Il protagonista della vicenda è Milo (Eric Ruffin), un apatico adolescente afroamericano, recluso in un esilio personale nei sobborghi malfamati del Queens; qui lo vediamo dissanguare uno sconosciuto all’interno di un bagno pubblico in una cruda sequenza iniziale. Profondamente segnato dal suicidio in casa della madre, il ragazzo convive con il fratello maggiore Lewis (Aaron Clifton Moten), un ex-soldato che preferisce esorcizzare i sui demoni davanti al televisore. I due comunicano a malapena e non hanno relazioni con l’esterno, se non con la polizia e la gang di spacciatori del quartiere, trait d’union tra due mondi apparentemente inconciliabili, quello fuori e dentro la casa. La non-vita di Milo è scandita esclusivamente da un calendario in cui sono cerchiati i giorni predisposti alla caccia. Infatti il giovane palesa un’ammirazione morbosa per i vampiri e i predatori animali in generale: di giorno li studia, annotando su un taccuino tutti i loro comportamenti, mentre di notte li imita, dimostrandosi un esecutore spietato, forte di un’etica cristallina che lo rende zelante nella scelta delle vittime migliori – per lo più uomini bianchi, alcolizzati, tossici, pedofili – e nella ricerca minuziosa delle condizioni ideali.
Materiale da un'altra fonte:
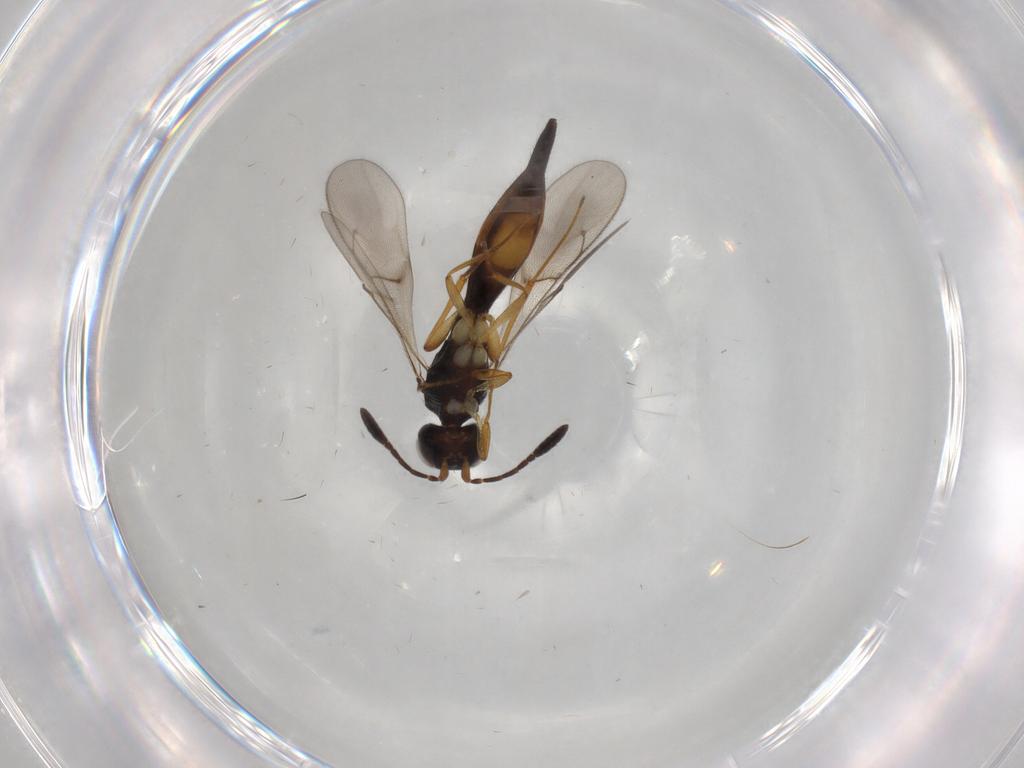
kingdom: Animalia
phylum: Arthropoda
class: Insecta
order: Hymenoptera
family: Scelionidae
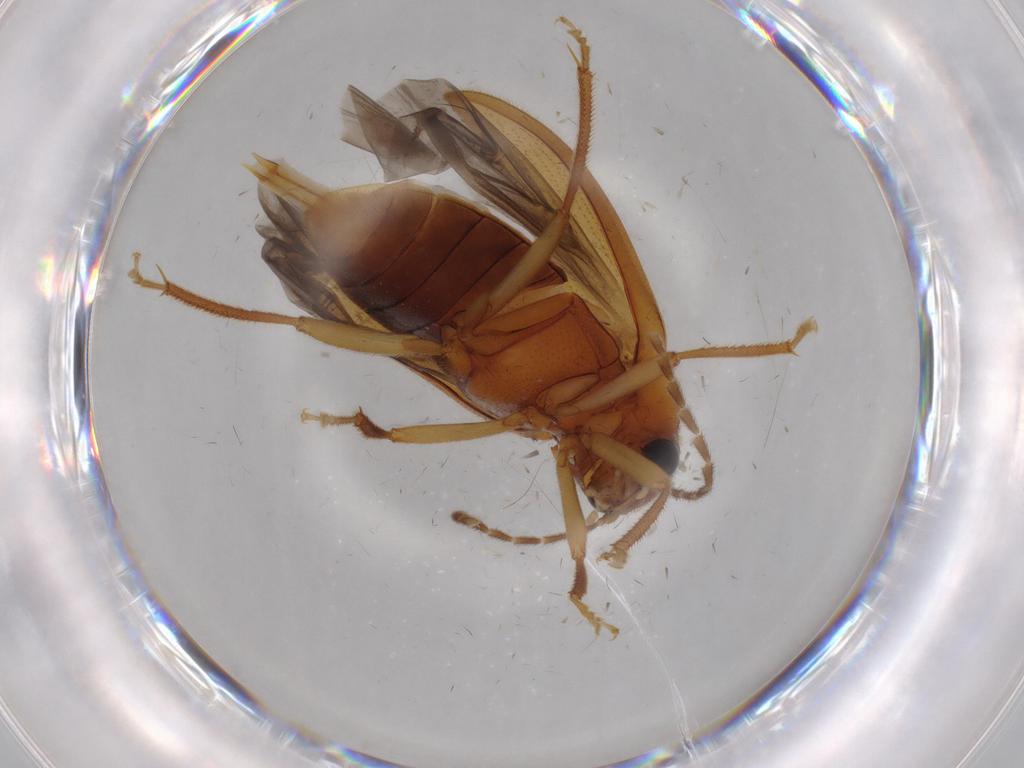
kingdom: Animalia
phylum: Arthropoda
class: Insecta
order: Coleoptera
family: Ptilodactylidae
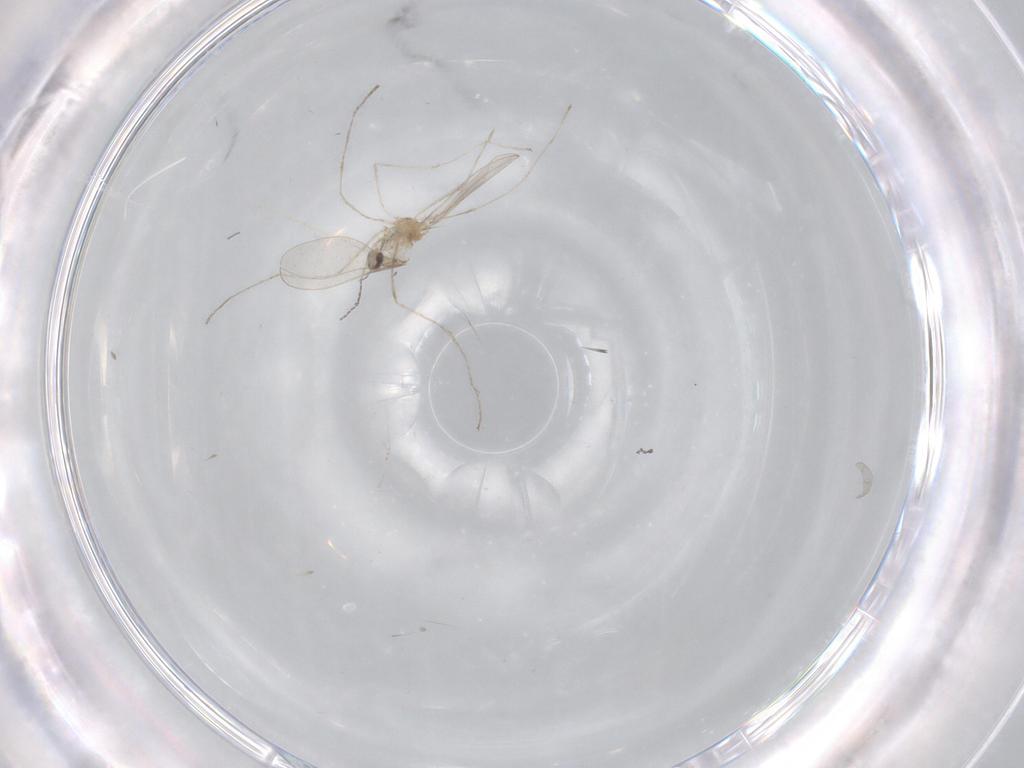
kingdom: Animalia
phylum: Arthropoda
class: Insecta
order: Diptera
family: Cecidomyiidae
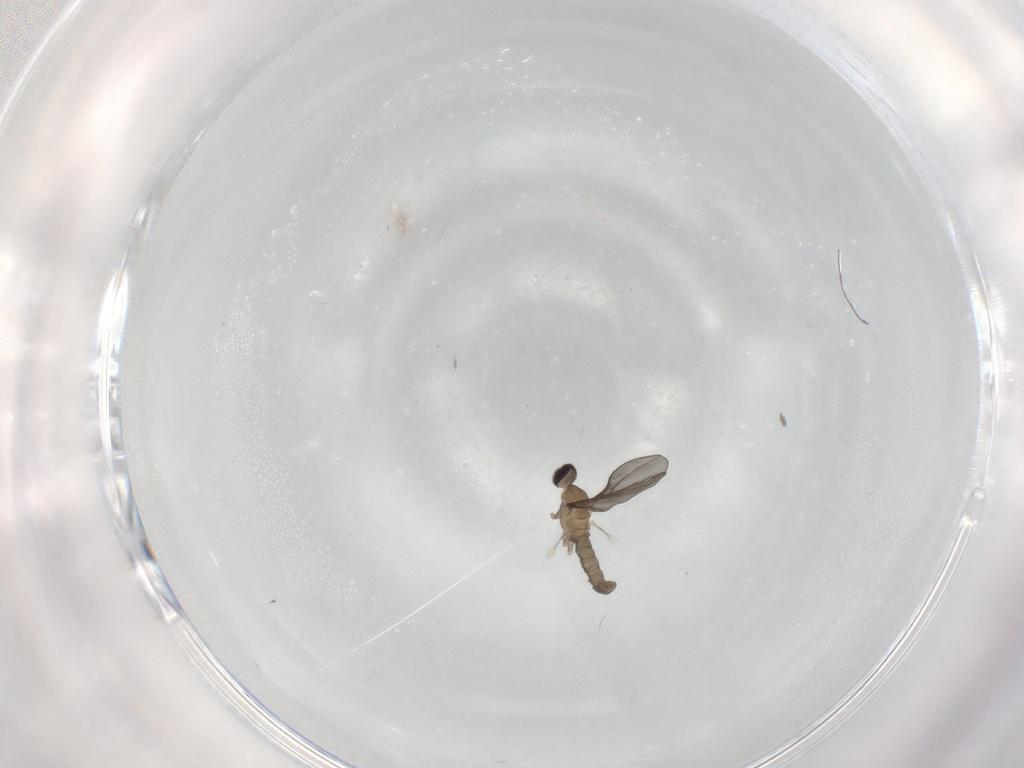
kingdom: Animalia
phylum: Arthropoda
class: Insecta
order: Diptera
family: Cecidomyiidae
Milo non ha amici, la maggior parte delle persone, compresa la psichiatra scolastica, lo considerano un freak. Questo marchio sociale, sebbene lo ghettizzi, gli concede però un vantaggio strategico che gli permette di tenere il mondo a distanza e affrontare la sua missione come ha sempre fatto: senza scrupoli, metodicamente da solo,come i suoi idoli. Almeno fino all’incontro con Sophie (Chloe Levine): una ragazzina bianca, anch’essa “difettosa” nel suo autolesionismo, appena trasferitasi nel suo stesso palazzo. Più che un incontro, è un cortocircuito di solitudini quello da cui nasce la tenera amicizia che coinvolge i due protagonisti, imbrattati di malinconia come alcuni dei personaggi dei Peanuts. E’ proprio l’intimità di questo legame, tra maratone di film horror e lunghe passeggiate solitarie, ad intaccare le sicurezze di Milo; costretto per la prima volta a interrogarsi sulla sua vera natura e a confrontarsi con le implicazioni morali dei suoi impulsi omicidi. Ma ormai è troppo tardi, il ragazzo si è spinto troppo oltre per poter tornare indietro.
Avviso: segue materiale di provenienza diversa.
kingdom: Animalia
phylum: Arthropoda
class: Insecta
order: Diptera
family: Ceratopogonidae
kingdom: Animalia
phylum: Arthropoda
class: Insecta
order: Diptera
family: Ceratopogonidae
The Transfiguration è un esordio “scomodo”, costruito ad arte, ricco di spunti di riflessione sulla contemporaneità (bullismo, omofobia, alienazione). Un film metropolitano che ti rimane addosso con i suoi colori cerulei, una recitazione catatonica, una colonna sonora intinta di synth. Tutti elementi che, nonostante le esplicitate ispirazioni cinefile (Lasciami entrare; The Addiction, L’ombra del vampiro), lo iscrivono di diritto in quella schiera di pellicole indipendenti che stanno rivisitando gli archetipi del cinema horror, riscrivendone i canoni con originalità ed intelligenza, dalle streghe agli zombie (tra gli altri The Witch, It Stains The Sands Red, A Ghost Story, I’m Not A Serial Killer).
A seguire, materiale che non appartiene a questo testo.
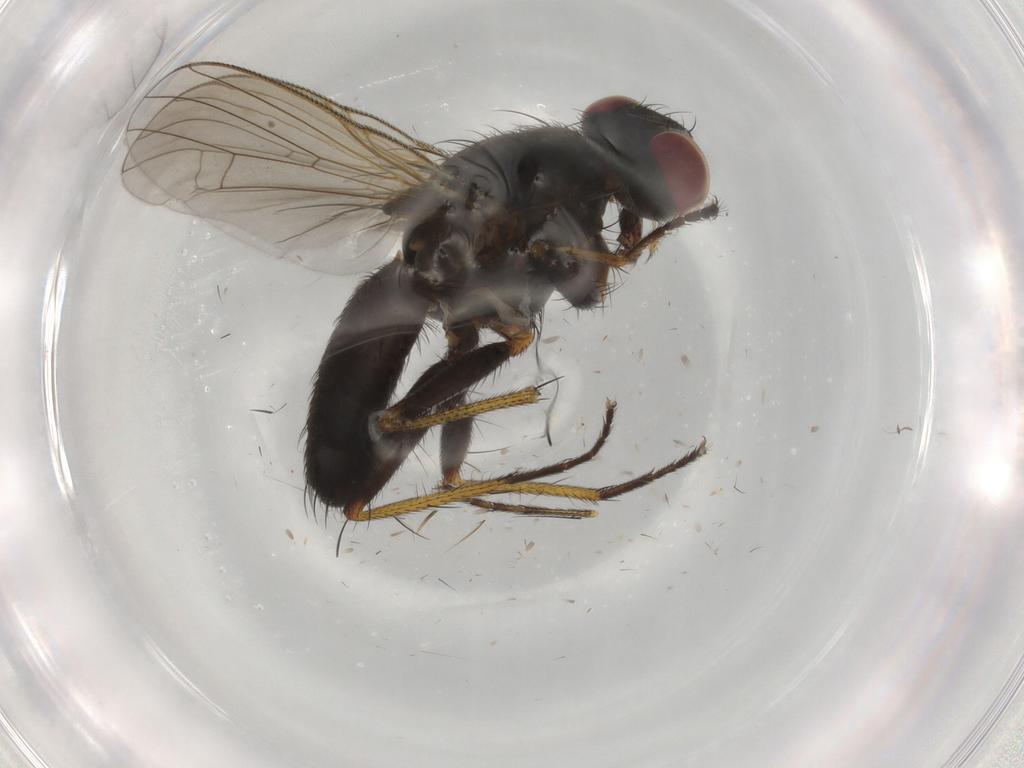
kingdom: Animalia
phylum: Arthropoda
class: Insecta
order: Diptera
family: Muscidae
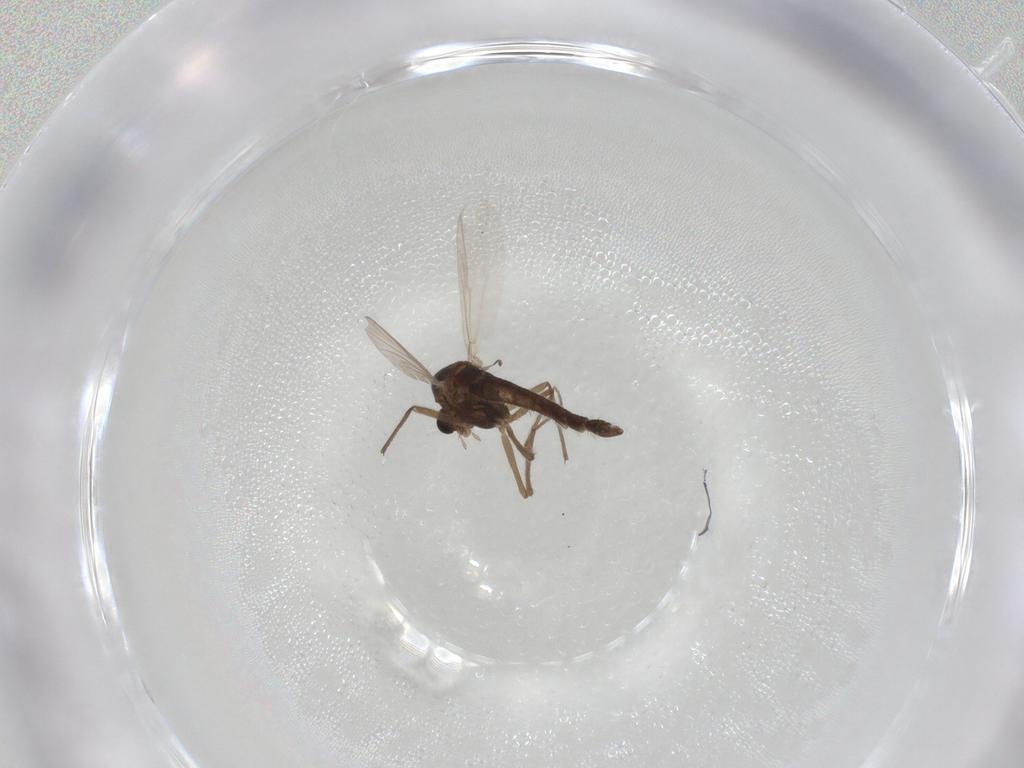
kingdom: Animalia
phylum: Arthropoda
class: Insecta
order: Diptera
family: Chironomidae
Nell’era del retrò e del revival, dove anche i vampiri non invecchiano ma diventano vintage, Michael O’Shea riesce ad attualizzare la metafora vampiresca di Romero, riadattandola ai ritmi frammentari della quotidianità. Per farlo attinge alle regole del racconto di formazione, girando un coming of age realistico, quasi documentaristico, sulle difficoltà e gli orrori dell’età di transizione di un teenager che cerca di sopravvivere nel ghetto, modellandosi su qualcosa di invincibile. Il contagio di Milo infatti è un contagio culturale: non ha zanne, è indifferente al sole, il suo orrore quotidiano non attinge ad un passato mitico ma alla pochezza del presente. Un presente nel quale succhiare il sangue dei propri simili – per il protagonista – implica la tacita ricerca di un contatto umano e, allo stesso tempo, incarna un sentimento di rivalsa nei confronti di una comunità – quella degli adulti – che lo ha abbandonato. Una visione matura che ci restituisce, senza svilirla, una generazione di pre-adolescenti e di vampiri finalmente lontani dall’autocompiacimento nostalgico presente in altri prodotti.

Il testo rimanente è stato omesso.